In Unken und Lofer und Umgebung muss am 5. Mai auf digitalen Empfang umgestellt werden. Denn die Sender Unken und Lofer werden an diesem Tag direkt auf DVB-T umgestellt. Haushalte, die von der Anlage Scheffsnoth empfangen, müssen ebenfalls am 5. Mai auf digitalen Empfang umrüsten und die Antenne zum Sender Lofer ausrichten.

Weitere Teile Tirols werden digital

In Tirol werden am 5. Mai die Sender Hahnenkamm/Reutte und Tannheim auf DVB-T umgestellt. Von der Anlage Hahnenkamm kann seit 31. März sowohl digital als auch analog empfangen werden. Wer vom Sender Tannheim empfängt, kann ab 5. Mai direkt von analog auf digital umsteigen.

DVB-T Geräte für jeden Bedarf

Für den ungestörten Empfang der Programme über Haus- oder Zimmerantenne ist es wichtig, ein DVB-T Empfangsgerät zu installieren. Diese Geräte können im Fachhandel als DVB-T Boxen zur Weiterverwendung der bisherigen Fernseher erworben werden. Die Boxen werden einfach zwischen Antenne und Fernseher geschaltet. Wer über den Kauf eines neuen Fernsehgerätes nachdenkt, kann auch ein Modell mit bereits integriertem Empfänger wählen.
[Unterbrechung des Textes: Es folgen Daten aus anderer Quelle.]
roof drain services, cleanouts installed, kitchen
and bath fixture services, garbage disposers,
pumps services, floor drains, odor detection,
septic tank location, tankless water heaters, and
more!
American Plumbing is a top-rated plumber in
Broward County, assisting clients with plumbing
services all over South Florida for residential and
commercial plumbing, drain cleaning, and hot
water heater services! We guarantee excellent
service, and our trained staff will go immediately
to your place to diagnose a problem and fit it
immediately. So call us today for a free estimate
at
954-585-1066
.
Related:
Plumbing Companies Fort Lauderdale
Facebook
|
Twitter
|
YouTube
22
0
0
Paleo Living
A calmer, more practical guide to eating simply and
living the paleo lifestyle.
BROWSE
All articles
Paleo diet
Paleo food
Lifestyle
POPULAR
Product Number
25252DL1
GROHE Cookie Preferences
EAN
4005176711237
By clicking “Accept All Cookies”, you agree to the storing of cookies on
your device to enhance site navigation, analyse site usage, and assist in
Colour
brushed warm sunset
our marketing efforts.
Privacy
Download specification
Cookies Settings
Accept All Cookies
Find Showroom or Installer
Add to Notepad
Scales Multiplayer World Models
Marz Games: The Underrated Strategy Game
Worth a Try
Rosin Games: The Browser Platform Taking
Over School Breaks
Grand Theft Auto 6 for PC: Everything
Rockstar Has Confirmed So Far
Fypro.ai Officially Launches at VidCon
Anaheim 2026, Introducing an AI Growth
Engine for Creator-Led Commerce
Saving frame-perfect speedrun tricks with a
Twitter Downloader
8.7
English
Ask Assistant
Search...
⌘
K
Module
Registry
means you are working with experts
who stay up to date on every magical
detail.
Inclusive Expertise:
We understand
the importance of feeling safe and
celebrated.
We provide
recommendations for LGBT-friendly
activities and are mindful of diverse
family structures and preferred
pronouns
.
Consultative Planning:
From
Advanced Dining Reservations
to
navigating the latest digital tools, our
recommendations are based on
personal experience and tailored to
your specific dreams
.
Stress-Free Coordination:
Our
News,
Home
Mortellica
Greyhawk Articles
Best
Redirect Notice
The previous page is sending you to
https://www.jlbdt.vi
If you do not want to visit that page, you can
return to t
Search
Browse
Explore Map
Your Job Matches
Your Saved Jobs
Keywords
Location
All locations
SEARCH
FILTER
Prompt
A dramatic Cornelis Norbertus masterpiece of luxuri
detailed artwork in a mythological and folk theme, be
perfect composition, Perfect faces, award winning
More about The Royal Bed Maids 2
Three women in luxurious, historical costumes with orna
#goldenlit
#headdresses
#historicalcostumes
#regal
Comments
Mit einem DVB-T USB-Stick werden sogar Laptops und Computer fit für DVB-T.

Haushalte, die von der Rundfunk- und Fernsehgebühr befreit sind, werden bei der Anschaffung von mhp MultiText-fähigen DVB-T Boxen -erkennbar am farbigen DVB-T Prüfzeichen des TÜV Österreich - mit einem Gutschein über 40,- EURO gefördert.

Weitere Informationen zu DVB-T sind unter www.dvb-t.at verfügbar. Das DVB-T Serviceteam ist telefonisch unter 0820-420 420 (0,12 EUR/Minute) erreichbar.

Über die Digitales Fernsehen Förder GmbH (DFFG)

Die Digitales Fernsehen Förder GmbH (DFFG) ist eine 100%-Tochter der ORS (Österreichische Rundfunksender GmbH & Co KG). Primärer Geschäftszweck der DFFG ist die Förderung der Einführung von digitalem Antennenfernsehen (DVB-T) in Österreich. Die Gründung der DFFG und deren Beauftragung mit der Fördergeld-Abwicklung einschließlich der diesbezüglichen Kommunikation und der Endgerätezertifizierung erfolgte insbesondere aus Gründen der finanziellen Transparenz. Durch die gesellschaftsrechtliche Trennung zwischen dem Plattformbetreiber ORS und der DFFG ist sichergestellt, dass sämtliche Kosten und Erträge eindeutig dem bei der Rundfunk und Telekom Regulierungs-GmbH (RTR-GmbH) eingebrachten DVB-T Förderprojekt zugeordnet werden können. Die DFFG strebt ein ausgeglichenes Ergebnis an und ist damit nicht auf Gewinn ausgerichtet. Die Finanzierung der DFFG erfolgt aus Mitteln der ORS, des Digitalisierungsfonds der RTR-GmbH und aus Mitteln weiterer Projektpartner (ORF, ATV, SevenOne Media, Industrie).

Über die Österreichische Rundfunksender GmbH & Co KG (ORS)

Die Österreichische Rundfunksender GmbH & Co KG (ORS) zeichnet für Aufbau und Betrieb der technischen Infrastruktur für DVB-T in Österreich verantwortlich. Das Unternehmen entstand Anfang 2005 aus der Sendetechnik des ORF und steht zu 60% im Eigentum des ORF und zu 40% im Eigentum der zur Raiffeisen-Gruppe zählenden Medicur Sendeanlagen GmbH. Als Österreichs führendes Serviceunternehmen für analoge und digitale Rundfunkübertragung betreibt die ORS für ihre Kunden ein weitläufiges Sendernetz an knapp 500 Standorten. Weiters ist die ORS als technisches Dienstleistungsunternehmen im Bereich digitales Satellitenfernsehen tätig. Zu den Kunden der ORS zählen führende Unternehmen aus den Bereichen Fernsehen (z. B. ORF, ATV, Puls 4, goTV, Arena, Austria 9 TV), Hörfunk (z. B. Ö1, Ö2, Ö3, Kronehit Radio), Mobilfunk (z. B. mobilkom austria, ONE, tele.ring) oder Energie (z. B. EVN).